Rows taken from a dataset
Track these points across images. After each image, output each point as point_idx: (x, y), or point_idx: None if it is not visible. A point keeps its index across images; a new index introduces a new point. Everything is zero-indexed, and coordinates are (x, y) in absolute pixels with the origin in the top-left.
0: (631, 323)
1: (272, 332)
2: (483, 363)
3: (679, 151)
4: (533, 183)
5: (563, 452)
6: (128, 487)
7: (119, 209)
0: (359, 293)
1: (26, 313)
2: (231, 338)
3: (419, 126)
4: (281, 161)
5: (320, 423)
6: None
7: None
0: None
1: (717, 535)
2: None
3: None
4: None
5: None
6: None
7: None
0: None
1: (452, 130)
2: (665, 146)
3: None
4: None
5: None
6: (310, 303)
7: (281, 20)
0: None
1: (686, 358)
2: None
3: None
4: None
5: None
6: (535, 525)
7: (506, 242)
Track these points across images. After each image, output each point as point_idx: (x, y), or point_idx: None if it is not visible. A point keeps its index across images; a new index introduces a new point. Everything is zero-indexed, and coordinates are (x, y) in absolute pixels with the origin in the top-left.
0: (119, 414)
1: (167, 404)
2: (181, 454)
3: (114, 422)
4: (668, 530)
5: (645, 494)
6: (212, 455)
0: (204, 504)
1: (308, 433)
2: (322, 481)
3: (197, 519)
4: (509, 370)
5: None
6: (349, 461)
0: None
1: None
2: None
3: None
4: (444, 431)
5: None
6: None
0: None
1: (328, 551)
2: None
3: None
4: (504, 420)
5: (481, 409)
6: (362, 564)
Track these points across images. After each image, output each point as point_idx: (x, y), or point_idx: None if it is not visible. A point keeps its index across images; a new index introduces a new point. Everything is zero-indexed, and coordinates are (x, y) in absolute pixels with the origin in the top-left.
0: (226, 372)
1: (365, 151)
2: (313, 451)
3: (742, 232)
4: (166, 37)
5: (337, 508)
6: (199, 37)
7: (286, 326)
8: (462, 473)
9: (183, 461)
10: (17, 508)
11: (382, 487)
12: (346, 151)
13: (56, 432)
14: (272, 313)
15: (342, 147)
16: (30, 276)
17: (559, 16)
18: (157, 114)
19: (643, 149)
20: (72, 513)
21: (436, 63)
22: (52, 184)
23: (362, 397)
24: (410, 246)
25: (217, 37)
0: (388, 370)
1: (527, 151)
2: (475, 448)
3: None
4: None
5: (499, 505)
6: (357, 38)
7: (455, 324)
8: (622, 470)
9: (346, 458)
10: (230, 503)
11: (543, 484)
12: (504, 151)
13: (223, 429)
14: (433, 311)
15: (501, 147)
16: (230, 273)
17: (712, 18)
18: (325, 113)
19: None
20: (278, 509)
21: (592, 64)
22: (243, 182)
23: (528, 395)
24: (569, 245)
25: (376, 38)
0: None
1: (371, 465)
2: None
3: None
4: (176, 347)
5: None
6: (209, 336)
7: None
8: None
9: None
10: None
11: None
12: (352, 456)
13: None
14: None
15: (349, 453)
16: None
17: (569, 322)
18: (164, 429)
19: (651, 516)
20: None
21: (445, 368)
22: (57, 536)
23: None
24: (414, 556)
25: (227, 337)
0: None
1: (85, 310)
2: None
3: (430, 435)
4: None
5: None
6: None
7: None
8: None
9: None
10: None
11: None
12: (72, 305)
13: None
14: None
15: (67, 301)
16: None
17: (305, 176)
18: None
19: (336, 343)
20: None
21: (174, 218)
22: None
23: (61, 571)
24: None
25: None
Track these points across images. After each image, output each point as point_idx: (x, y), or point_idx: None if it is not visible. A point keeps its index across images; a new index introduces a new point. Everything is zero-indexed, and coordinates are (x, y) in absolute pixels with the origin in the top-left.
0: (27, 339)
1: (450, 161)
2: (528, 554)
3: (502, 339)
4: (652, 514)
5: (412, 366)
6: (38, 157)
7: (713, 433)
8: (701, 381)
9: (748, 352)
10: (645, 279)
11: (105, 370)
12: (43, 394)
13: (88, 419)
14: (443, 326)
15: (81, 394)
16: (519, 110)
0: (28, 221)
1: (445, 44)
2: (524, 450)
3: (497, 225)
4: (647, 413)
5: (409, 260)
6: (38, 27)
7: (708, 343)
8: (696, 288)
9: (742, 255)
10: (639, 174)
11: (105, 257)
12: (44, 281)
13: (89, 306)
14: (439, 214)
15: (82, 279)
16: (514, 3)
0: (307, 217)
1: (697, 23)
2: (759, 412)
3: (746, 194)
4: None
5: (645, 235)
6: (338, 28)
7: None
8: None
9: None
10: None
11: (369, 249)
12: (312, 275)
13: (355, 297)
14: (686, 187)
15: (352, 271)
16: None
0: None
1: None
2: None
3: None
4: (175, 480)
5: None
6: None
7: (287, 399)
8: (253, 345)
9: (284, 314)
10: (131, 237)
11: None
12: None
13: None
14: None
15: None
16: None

_WHAT IS BEING ASKED_:
Reproduce the material verbatim, starting at its first line and ending with the line that contains "6: (362, 564)". Include both of those lines.

_RESPONSE BELOW_:
Track these points across images. After each image, output each point as point_idx: (x, y), or point_idx: None if it is not visible. A point keeps its index across images; a new index introduces a new point. Everything is zero-indexed, and coordinates are (x, y) in absolute pixels with the origin in the top-left.
0: (631, 323)
1: (272, 332)
2: (483, 363)
3: (679, 151)
4: (533, 183)
5: (563, 452)
6: (128, 487)
7: (119, 209)
0: (359, 293)
1: (26, 313)
2: (231, 338)
3: (419, 126)
4: (281, 161)
5: (320, 423)
6: None
7: None
0: None
1: (717, 535)
2: None
3: None
4: None
5: None
6: None
7: None
0: None
1: (452, 130)
2: (665, 146)
3: None
4: None
5: None
6: (310, 303)
7: (281, 20)
0: None
1: (686, 358)
2: None
3: None
4: None
5: None
6: (535, 525)
7: (506, 242)
Track these points across images. After each image, output each point as point_idx: (x, y), or point_idx: None if it is not visible. A point keeps its index across images; a new index introduces a new point. Everything is zero-indexed, and coordinates are (x, y) in absolute pixels with the origin in the top-left.
0: (119, 414)
1: (167, 404)
2: (181, 454)
3: (114, 422)
4: (668, 530)
5: (645, 494)
6: (212, 455)
0: (204, 504)
1: (308, 433)
2: (322, 481)
3: (197, 519)
4: (509, 370)
5: None
6: (349, 461)
0: None
1: None
2: None
3: None
4: (444, 431)
5: None
6: None
0: None
1: (328, 551)
2: None
3: None
4: (504, 420)
5: (481, 409)
6: (362, 564)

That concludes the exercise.